ENERGY HARBOR CORP. AND SUBSIDIARIES
NOTES TO THE CONSOLIDATED FINANCIAL STATEMENTS
(amounts in millions)
13. Stock-Based Compensation Plans
Energy Harbor grants stock-based awards through the Energy Harbor Corp. 2020 Equity Incentive Plan (the “Plan”), primarily in the form of restricted stock units and restricted stock grants. Vesting periods for stock-based awards range, with the majority of awards having a vesting period of three to four years. With respect to the restricted stock units, upon settlement, the participant may elect that up to fifty percent (50%) of such vested restricted stock units to be settled in a cash payment equal to the fair value of one share of common stock for each such restricted stock unit (the “Cash-Settled Restricted Stock Units”) and the remaining percentage of such vested restricted stock units shall be settled in one share of common stock for each such restricted stock unit. Energy Harbor records the compensation costs for stock-based compensation awards that will be paid in stock over the vesting period based on the fair value on the grant date. Energy Harbor accounts for forfeitures as they occur.

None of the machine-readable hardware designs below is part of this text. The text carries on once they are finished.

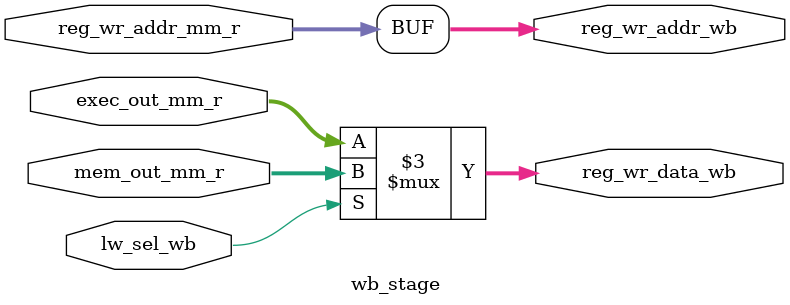
<source format=v>
`default_nettype none
module wb_stage(

   // Interface with mem stage
   input wire   [31:0]  exec_out_mm_r,        
   input wire   [31:0]  mem_out_mm_r,        
   input wire   [4:0]   reg_wr_addr_mm_r,

   // Interface with registers 
   output wire  [4:0]   reg_wr_addr_wb,
   output reg   [31:0]  reg_wr_data_wb,
   //
   // Interface with control 
   input  wire          lw_sel_wb
);


   // reg_wa_c : 
   //    rt    -- addi/andi/ori/xori 
   //          -- lw  
   //          -- lui  
   //    31    -- jal       
   //    rd    -- other

   // reg_wd_c : 
   //    data_ram_data_out    -- lw          
   //    plus+2               -- jal                     
   //    alu_result           -- other 
   /*    
   assign   reg_wd_c =  jal_sel  ?  pc_plus_2   :
                        lw_sel   ?  data_out    :  alu_result ; 
   */
   always @(*) begin 
      if ( lw_sel_wb ) begin
         reg_wr_data_wb =  mem_out_mm_r;
      end else begin 
         reg_wr_data_wb =  exec_out_mm_r ; 
      end
   end

   assign   reg_wr_addr_wb =  reg_wr_addr_mm_r ; 


endmodule 

</source>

As of December 31, 2022, and 2021, Energy Harbor had 574 thousand and 657 thousand, respectively, non-vested restricted common stock units with a weighted-average grant date fair value of $35.26 and $23.18, respectively. As of December 31, 2022, and 2021, Energy Harbor had 400 and 800, respectively, non-vested restricted preferred stock units with a weighted-average grant date fair value of $14.85 for both years.
Stock-Based Compensation Expense
The Company adjusts the compensation costs for stock-based compensation awards that are expected to be paid in cash based on changes in the fair value of the award as of each reporting date. Energy Harbor records the actual tax benefit realized from tax deductions when awards are exercised or settled. The income tax effects of awards are recognized in the income statement when the awards vest, are settled or are forfeited.
Stock-based compensation expense of awards recognized in the statements of income was $53 and $22 for the years ended December 31, 2022 and 2021, respectively.
The weighted-average fair value of common stock awards vesting in 2022 and 2021 was $47.31 and $23.54, respectively, per unit. The weighted-average fair value of preferred stock awards vesting in 2022 and 2021 was $14.85. For the years ended December 31, 2022 and 2021, the fair value of common stock restricted stock units vested was $46 and $13, respectively. For the years ended December 31, 2022 and 2021, the fair value of preferred stock restricted stock units vested was $7 thousand and $7 thousand, respectively. As of December 31, 2022, there was approximately $11 of total unrecognized compensation cost related to non-vested share-based compensation arrangements granted for restricted stock units, which is expected to be recognized over a period of approximately two years.
Non-Qualified Deferred Compensation Plan
Under the Non-Qualified Deferred Compensation Plan (“NQDCP”), certain employees may elect to defer payment of a portion of their basic compensation, cash incentive compensation, and/or equity compensation, to the extent permitted by the Board of Directors for any given plan year, such amount to be credited to his or her personal account under the Plan. An account shall be established for each participant by the Company as of the effective date of such participant’s first deferral election. The Company may credit, from time to time, as a discretionary Company contribution to the account of a participant such amount, if any, as the Board of Directors shall determine. Such contributions may vary by individual participant or by group as determined by the Board of Directors in its sole discretion.